Every generation needs its own comedy of mismatched teen romance, but "She's All That" represents a new low for the genre, making "Pretty in Pink" and the other fish-out-of-water fantasies of the '80s seem like works of Byronic genius in retrospect.
Yet another ideologically confused Romeo, Zack Siler (Freddie Prinze Jr.) finds true love in an act of manipulation. Betting his high-school buddies that he can turn even the most insignificant coed into a prom queen, the athletic overachiever sets his sights on artsy loner Laney Boggs (Rachael Leigh Cook). Their fraudulent courtship brings the quiet Laney out of her self-imposed shell, though her path to popularity is fraught with jealous homeroom divas and suddenly leering jocks.
Along the way, the usual lessons are learned: Trickery is wrong, money doesn't matter, social standing is less important than character, etc. But never before was so little at stake on the way to enlightenment. Before her cosmetic and cultural makeover, Laney already possesses enviably clear skin, perfect features and one heck of a rack under her dowdy threads.

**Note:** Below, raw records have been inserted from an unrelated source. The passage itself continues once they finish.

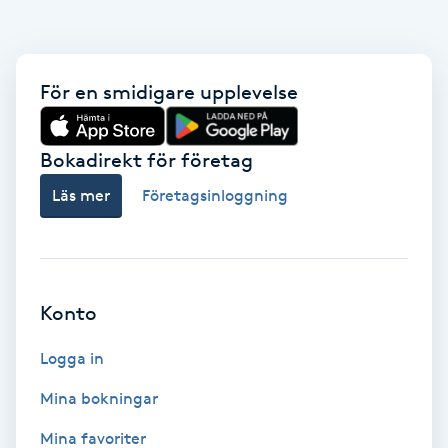
Fransk manikyr
Fransrengöring
För en smidigare upplevelse
Frekvensterapi
Bokadirekt för företag
Friskvård
Läs mer
Företagsinloggning
Friskvårdsmassage
Frisör
Konto
Funktionsanalys
Logga in
Mina bokningar
Färgning
Mina favoriter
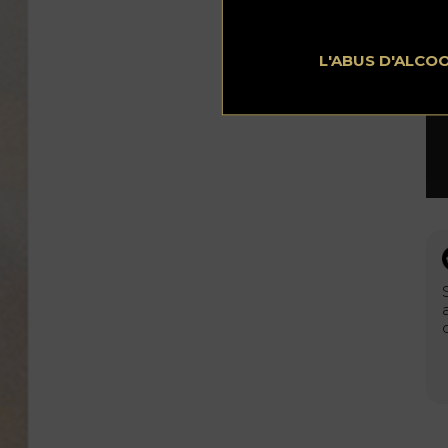
L'ABUS D'ALCO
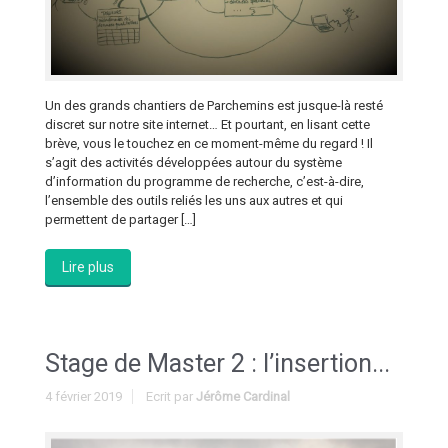
Un des grands chantiers de Parchemins est jusque-là resté
discret sur notre site internet… Et pourtant, en lisant cette
brève, vous le touchez en ce moment-même du regard ! Il
s’agit des activités développées autour du système
d’information du programme de recherche, c’est-à-dire,
l’ensemble des outils reliés les uns aux autres et qui
permettent de partager […]
Lire plus
Stage de Master 2 : l’insertion...
4 février 2019
Ecrit par
Jérôme Cardinal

It's a lot easier for Zack to clean up Laney than it was for Amanda Peterson to make Patrick Dempsey vaguely presentable in "Can't Buy Me Love." Her wrong-side-of-the-tracks digs are no hovel, either, but rather a suburban sprawl that her single-parent dad (Kevin Pollak) seems to have little trouble affording.
R. Lee Fleming Jr.'s script is a predictable amalgam of pseudo-hip kidspeak, leavened by extremely infrequent stabs of wit. The only true injection of satire is the appearance of Brock Hudson (Matthew Lillard), a mythical former cast member of MTV's "The Real World" who takes up with Zack's ex-girlfriend after his obnoxious antics get him thrown out of the house.

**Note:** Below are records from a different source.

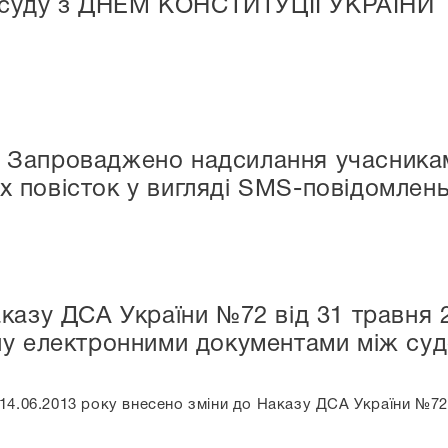
и суду з ДНЕМ КОНСТИТУЦІЇ УКРАЇНИ
 Запроваджено надсилання учасникам
х повісток у вигляді SMS-повідомлень
казу ДСА України №72 від 31 травня 
ну електронними документами між суд
14.06.2013 року внесено зміни до Наказу ДСА України №72 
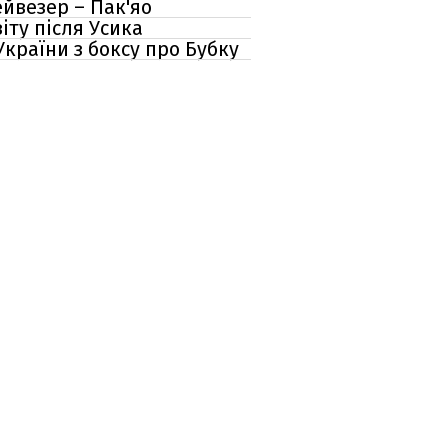
ейвезер – Пак'яо
іту після Усика
України з боксу про Бубку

Far more typical is a climactic prom dance, a masterpiece of precision footwork that seems to have been choreographed by Michael Flatley. No matter how unrealistic they may have seemed at the time, those Valley Girl kids never danced this well ... then again, they hadn't put in as many years watching "The Grind." One shudders to think how slickly trivial the adolescent heartbreaks of the next screen millennium will be.